Diese Flexibilität bringt aber auch Risiken mit sich. In neu erschlossenen Regionen könnten geeignete Bedingungen für den Winterschlaf fehlen, wie etwa passende Quartiere oder ausreichend Nahrung im Herbst. Die Temperatur allein reicht also nicht aus, um das Überleben sicherzustellen.

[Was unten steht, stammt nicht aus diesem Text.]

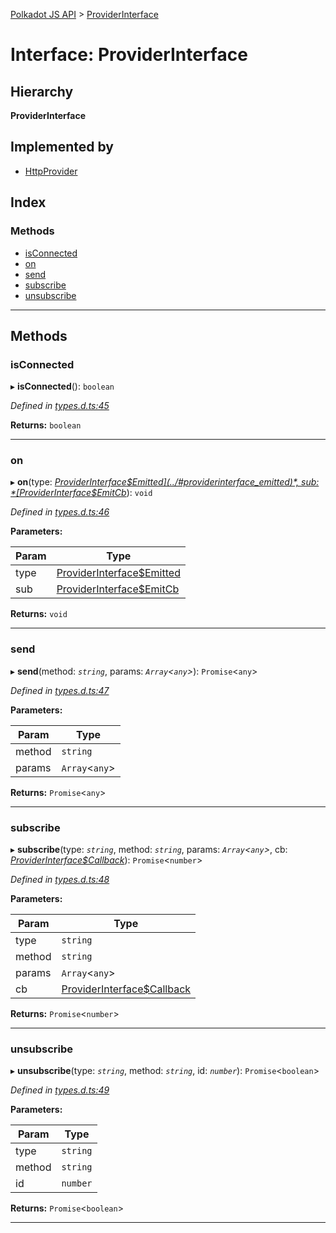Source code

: [Polkadot JS API](../README.md) > [ProviderInterface](../interfaces/providerinterface.md)

# Interface: ProviderInterface

## Hierarchy

**ProviderInterface**

## Implemented by

* [HttpProvider](../classes/httpprovider.md)

## Index

### Methods

* [isConnected](providerinterface.md#isconnected)
* [on](providerinterface.md#on)
* [send](providerinterface.md#send)
* [subscribe](providerinterface.md#subscribe)
* [unsubscribe](providerinterface.md#unsubscribe)

---

## Methods

<a id="isconnected"></a>

###  isConnected

▸ **isConnected**(): `boolean`

*Defined in [types.d.ts:45](https://github.com/chevdor/polkadot-js-api/blob/461228c/packages/api-provider/src/types.d.ts#L45)*

**Returns:** `boolean`

___
<a id="on"></a>

###  on

▸ **on**(type: *[ProviderInterface$Emitted](../#providerinterface_emitted)*, sub: *[ProviderInterface$EmitCb](../#providerinterface_emitcb)*): `void`

*Defined in [types.d.ts:46](https://github.com/chevdor/polkadot-js-api/blob/461228c/packages/api-provider/src/types.d.ts#L46)*

**Parameters:**

| Param | Type |
| ------ | ------ |
| type | [ProviderInterface$Emitted](../#providerinterface_emitted) |
| sub | [ProviderInterface$EmitCb](../#providerinterface_emitcb) |

**Returns:** `void`

___
<a id="send"></a>

###  send

▸ **send**(method: *`string`*, params: *`Array`<`any`>*): `Promise`<`any`>

*Defined in [types.d.ts:47](https://github.com/chevdor/polkadot-js-api/blob/461228c/packages/api-provider/src/types.d.ts#L47)*

**Parameters:**

| Param | Type |
| ------ | ------ |
| method | `string` |
| params | `Array`<`any`> |

**Returns:** `Promise`<`any`>

___
<a id="subscribe"></a>

###  subscribe

▸ **subscribe**(type: *`string`*, method: *`string`*, params: *`Array`<`any`>*, cb: *[ProviderInterface$Callback](../#providerinterface_callback)*): `Promise`<`number`>

*Defined in [types.d.ts:48](https://github.com/chevdor/polkadot-js-api/blob/461228c/packages/api-provider/src/types.d.ts#L48)*

**Parameters:**

| Param | Type |
| ------ | ------ |
| type | `string` |
| method | `string` |
| params | `Array`<`any`> |
| cb | [ProviderInterface$Callback](../#providerinterface_callback) |

**Returns:** `Promise`<`number`>

___
<a id="unsubscribe"></a>

###  unsubscribe

▸ **unsubscribe**(type: *`string`*, method: *`string`*, id: *`number`*): `Promise`<`boolean`>

*Defined in [types.d.ts:49](https://github.com/chevdor/polkadot-js-api/blob/461228c/packages/api-provider/src/types.d.ts#L49)*

**Parameters:**

| Param | Type |
| ------ | ------ |
| type | `string` |
| method | `string` |
| id | `number` |

**Returns:** `Promise`<`boolean`>

___

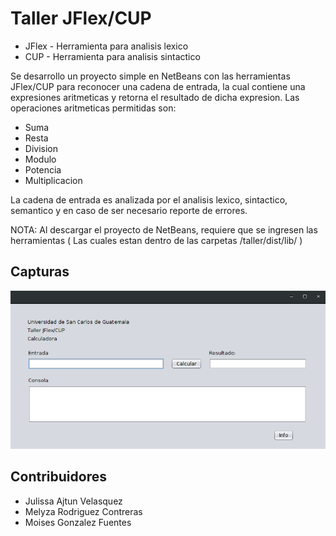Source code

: # Taller JFlex/CUP

* JFlex - Herramienta para analisis lexico 
* CUP   - Herramienta para analisis sintactico

Se desarrollo un proyecto simple en NetBeans con las herramientas JFlex/CUP para reconocer una cadena de entrada, la cual contiene una expresiones aritmeticas y retorna el resultado de dicha expresion. Las operaciones aritmeticas permitidas son:

* Suma 
* Resta
* Division
* Modulo
* Potencia
* Multiplicacion

La cadena de entrada es analizada por el analisis lexico, sintactico, semantico y en caso de ser necesario reporte de errores.

NOTA: Al descargar el proyecto de NetBeans, requiere que se ingresen las herramientas ( Las cuales estan dentro de las carpetas /taller/dist/lib/ )

## Capturas

![Alt text](/captura.png?raw=true "")


## Contribuidores
* Julissa Ajtun Velasquez
* Melyza Rodriguez Contreras 
* Moises Gonzalez Fuentes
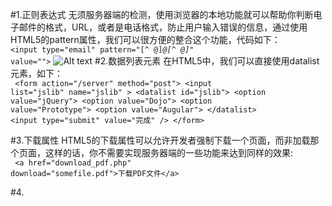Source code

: #1.正则表达式
无须服务器端的检测，使用浏览器的本地功能就可以帮助你判断电子邮件的格式，URL，或者是电话格式，防止用户输入错误的信息，通过使用HTML5的pattern属性，我们可以很方便的整合这个功能，代码如下：<br>
<code>&lt;input type="email" pattern="[^ @]*@[^ @]*" value=""&gt;</code>
![Alt text](/path/to/img.jpg)
#2.数据列表元素
在HTML5中，我们可以直接使用datalist元素，如下：<br>
<code>
&lt;form action="/server" method="post"&gt;
    &lt;input list="jslib" name="jslib" &gt;
    &lt;datalist id="jslib"&gt;
        &lt;option value="jQuery"&gt;
        &lt;option value="Dojo"&gt;
        &lt;option value="Prototype"&gt;
        &lt;option value="Augular"&gt;
    &lt;/datalist&gt;
    &lt;input type="submit" value="完成" /&gt;
&lt;/form&gt;
</code>

#3.下载属性
HTML5的下载属性可以允许开发者强制下载一个页面，而非加载那个页面，这样的话，你不需要实现服务器端的一些功能来达到同样的效果: <br>
<code>
&lt;a href="download_pdf.php" download="somefile.pdf"&gt;下载PDF文件&lt;/a&gt;
</code>

#4.
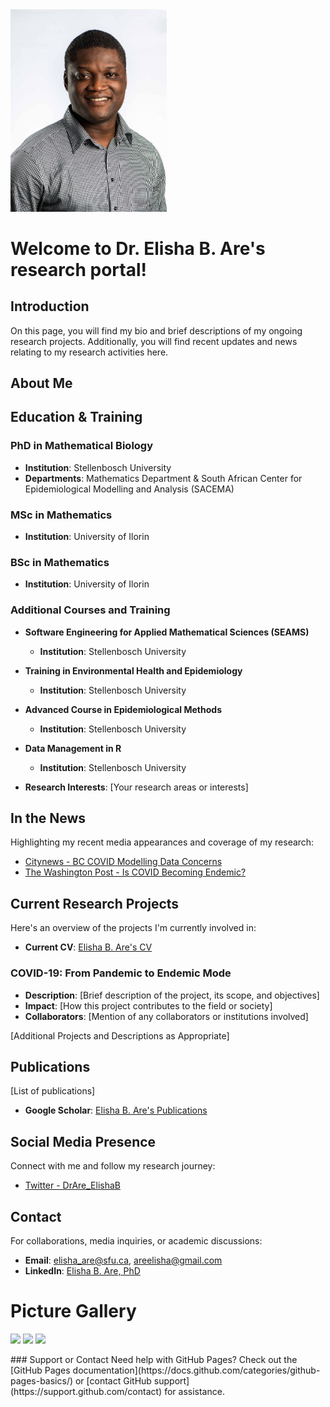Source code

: 
<img src="https://github.com/ElishaBayode/Dr_EB_Are/blob/main/Fields-Institute-Headshots-2022-16.jpg?raw=true" width="250">

# Welcome to Dr. Elisha B. Are's research portal!
## Introduction 
On this page, you will find my bio and brief descriptions of my ongoing research projects. Additionally, you will find recent updates and news relating to my research activities here.

## About Me
## Education & Training

### PhD in Mathematical Biology
- **Institution**: Stellenbosch University
- **Departments**: Mathematics Department & South African Center for Epidemiological Modelling and Analysis (SACEMA)

### MSc in Mathematics
- **Institution**: University of Ilorin

### BSc in Mathematics
- **Institution**: University of Ilorin

### Additional Courses and Training
- **Software Engineering for Applied Mathematical Sciences (SEAMS)**
  - **Institution**: Stellenbosch University
- **Training in Environmental Health and Epidemiology**
  - **Institution**: Stellenbosch University
- **Advanced Course in Epidemiological Methods**
  - **Institution**: Stellenbosch University
- **Data Management in R**
  - **Institution**: Stellenbosch University

- **Research Interests**: [Your research areas or interests]

## In the News
Highlighting my recent media appearances and coverage of my research:
- [Citynews - BC COVID Modelling Data Concerns](https://vancouver.citynews.ca/2022/04/11/bc-covid-modelling-data-concerns/)
- [The Washington Post - Is COVID Becoming Endemic?](https://www.washingtonpost.com/business/is-covid-becoming-endemic-what-would-that-mean/2022/01/19/9dd7066a-791c-11ec-9dce-7313579de434_story.html)

## Current Research Projects
Here's an overview of the projects I'm currently involved in:
- **Current CV**: [Elisha B. Are's CV](https://github.com/ElishaBayode/Dr_EB_Are/blob/main/Elisha_CV-Nov2023.pdf)


### COVID-19: From Pandemic to Endemic Mode
- **Description**: [Brief description of the project, its scope, and objectives]
- **Impact**: [How this project contributes to the field or society]
- **Collaborators**: [Mention of any collaborators or institutions involved]

[Additional Projects and Descriptions as Appropriate]

## Publications
[List of publications]
- **Google Scholar**: [Elisha B. Are's Publications](https://scholar.google.ca/citations?user=b66swTMAAAAJ&hl=en)

## Social Media Presence
Connect with me and follow my research journey:
- [Twitter - DrAre_ElishaB](https://twitter.com/DrAre_ElishaB)

## Contact
For collaborations, media inquiries, or academic discussions:
- **Email**: [elisha_are@sfu.ca](mailto:elisha_are@sfu.ca), [areelisha@gmail.com](mailto:areelisha@gmail.com)
- **LinkedIn**: [Elisha B. Are, PhD](https://www.linkedin.com/in/elisha-b-are-phd-365b6716a/)

  
# Picture Gallery

<p float="left">
  <img src="https://github.com/ElishaBayode/Dr_EB_Are/blob/main/DSCF3246.JPG?raw=true" width="100" />
  <img src="URL_of_your_second_image.jpg" width="100" /> 
  <img src="URL_of_your_third_image.jpg" width="100" />
  <!-- Add more images as needed -->
</p>
### Support or Contact
Need help with GitHub Pages? Check out the [GitHub Pages documentation](https://docs.github.com/categories/github-pages-basics/) or [contact GitHub support](https://support.github.com/contact) for assistance.
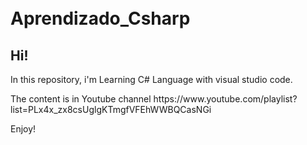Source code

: # <br />Aprendizado_Csharp
<h2>Hi!</h2>
<p>In this repository, i'm Learning C# Language with visual studio code.</br></p>
<p>The content is in Youtube channel <link>https://www.youtube.com/playlist?list=PLx4x_zx8csUglgKTmgfVFEhWWBQCasNGi</link></br></p>
<p>Enjoy!</p>
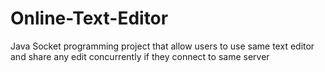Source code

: # Online-Text-Editor
Java Socket programming project that allow users to use same text editor and share any edit concurrently if they connect to same server
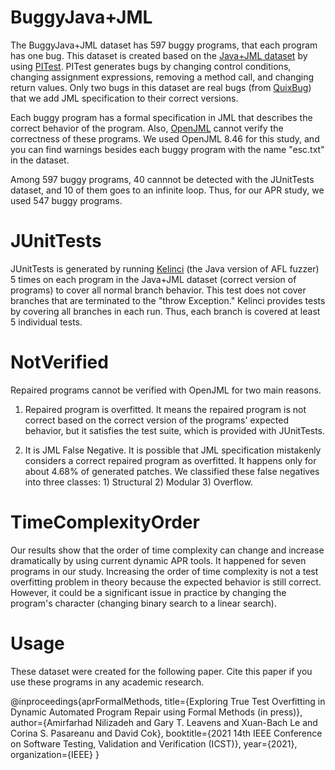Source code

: # BuggyJava+JML

The BuggyJava+JML dataset has 597 buggy programs, that each program has one bug. This dataset is created based on the [Java+JML dataset](https://github.com/Amirfarhad-Nilizadeh/Java-JML) by using [PITest](https://pitest.org/). PITest generates bugs by changing control conditions, changing assignment expressions, removing a method call, and changing return values. Only two bugs in this dataset are real bugs (from [QuixBug](https://github.com/jkoppel/QuixBugs)) that we add JML specification to their correct versions. 

Each buggy program has a formal specification in JML that describes the correct behavior of the program. Also, [OpenJML](http://www.openjml.org/) cannot verify the correctness of these programs. We used OpenJML 8.46 for this study, and you can find warnings besides each buggy program with the name "esc.txt" in the dataset. 

Among 597 buggy programs, 40 cannnot be detected with the JUnitTests dataset, and 10 of them goes to an infinite loop. Thus, for our APR study, we used 547 buggy programs.

# JUnitTests

JUnitTests is generated by running [Kelinci](https://github.com/isstac/kelinci) (the Java version of AFL fuzzer) 5 times on each program in the Java+JML dataset (correct version of programs) to cover all normal branch behavior. This test does not cover branches that are terminated to the "throw Exception." Kelinci provides tests by covering all branches in each run. Thus, each branch is covered at least 5 individual tests.

# NotVerified

Repaired programs cannot be verified with OpenJML for two main reasons.

1) Repaired program is overfitted. It means the repaired program is not correct based on the correct version of the programs' expected behavior, but it satisfies the test suite, which is provided with JUnitTests.  

2) It is JML False Negative. It is possible that JML specification mistakenly considers a correct repaired program as overfitted. It happens only for about 4.68% of generated patches. We classified these false negatives into three classes: 1) Structural 2) Modular 3) Overflow.

# TimeComplexityOrder

Our results show that the order of time complexity can change and increase dramatically by using current dynamic APR tools. It happened for seven programs in our study. Increasing the order of time complexity is not a test overfitting problem in theory because the expected behavior is still correct. However, it could be a significant issue in practice by changing the program's character (changing binary search to a linear search).


# Usage

These dataset were created for the following paper. Cite this paper if you use these programs in any academic research.

@inproceedings{aprFormalMethods,
  title={Exploring True Test Overfitting in Dynamic Automated Program Repair using Formal Methods (in press)},
  author={Amirfarhad Nilizadeh and Gary T. Leavens and Xuan-Bach Le and Corina S. Pasareanu and David Cok},
  booktitle={2021 14th IEEE Conference on Software Testing, Validation and Verification (ICST)},
  year={2021},
  organization={IEEE}
}



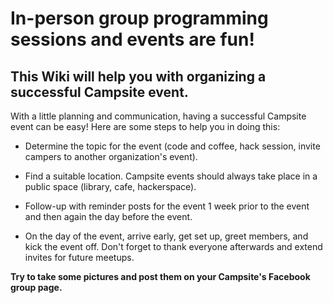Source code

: # In-person group programming sessions and events are fun! 

## This Wiki will help you with organizing a successful Campsite event.

With a little planning and communication, having a successful Campsite event can be easy! Here are some steps to help you in doing this:
  
* Determine the topic for the event (code and coffee, hack session, invite campers to another organization's event).

* Find a suitable location. Campsite events should always take place in a public space (library, cafe, hackerspace).

* Follow-up with reminder posts for the event 1 week prior to the event and then again the day before the event.

* On the day of the event, arrive early, get set up, greet members, and kick the event off. Don't forget to thank everyone afterwards and extend invites for future meetups.

**Try to take some pictures and post them on your Campsite's Facebook group page.**
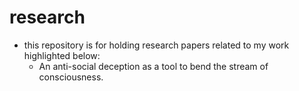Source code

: # research

 - this repository is for holding research papers related to my work highlighted below:
    -  An anti-social deception as a tool to bend the stream of consciousness.
     
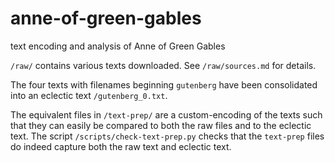 # anne-of-green-gables
text encoding and analysis of Anne of Green Gables

`/raw/` contains various texts downloaded. See `/raw/sources.md` for details.

The four texts with filenames beginning `gutenberg` have been consolidated into an eclectic text `/gutenberg_0.txt`.

The equivalent files in `/text-prep/` are a custom-encoding of the texts such that they can easily be compared to both the raw files and to the eclectic text. The script `/scripts/check-text-prep.py` checks that the `text-prep` files do indeed capture both the raw text and eclectic text.

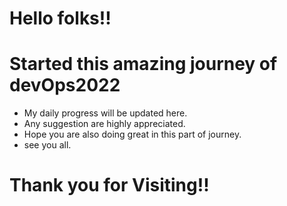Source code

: # Hello folks!!
# Started this amazing journey of devOps2022

- My daily progress will be updated here.
- Any suggestion are highly appreciated.
- Hope you are also doing great in this part of journey.
- see you all.

# Thank you for Visiting!!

„Das bedeutet, dass wir möglicherweise die geeigneten Winterschlafgebiete anderer Arten anhand der gleichen Parameter kartieren könnten. – Wir dürfen nicht vergessen, dass die Umweltfaktoren für erfolgreichen Winterschlaf und letztlich das Überleben von Arten vielfältiger und komplexer sind als nur die Umgebungstemperatur.“
– Prof. Dr. Christian Voigt, Leiter der Abteilung für Evolutionäre Ökologie am Leibniz-IZW

Die Forschung zeigt, wie eng Klimaveränderungen und Tierverhalten verknüpft sind. Damit Schutzmaßnahmen rechtzeitig angepasst werden können, ist es umso wichtiger, ökophysiologische Prozesse besser zu verstehen.

Quellenhinweis:

Kravchenko, K., Voigt, C. C., Volkholz, J., Courtiol, A., & Currie, S. E. (2025): Shorter and warmer winters expand the hibernation area of bats in Europe. Ecology Letters 28/5, e70119.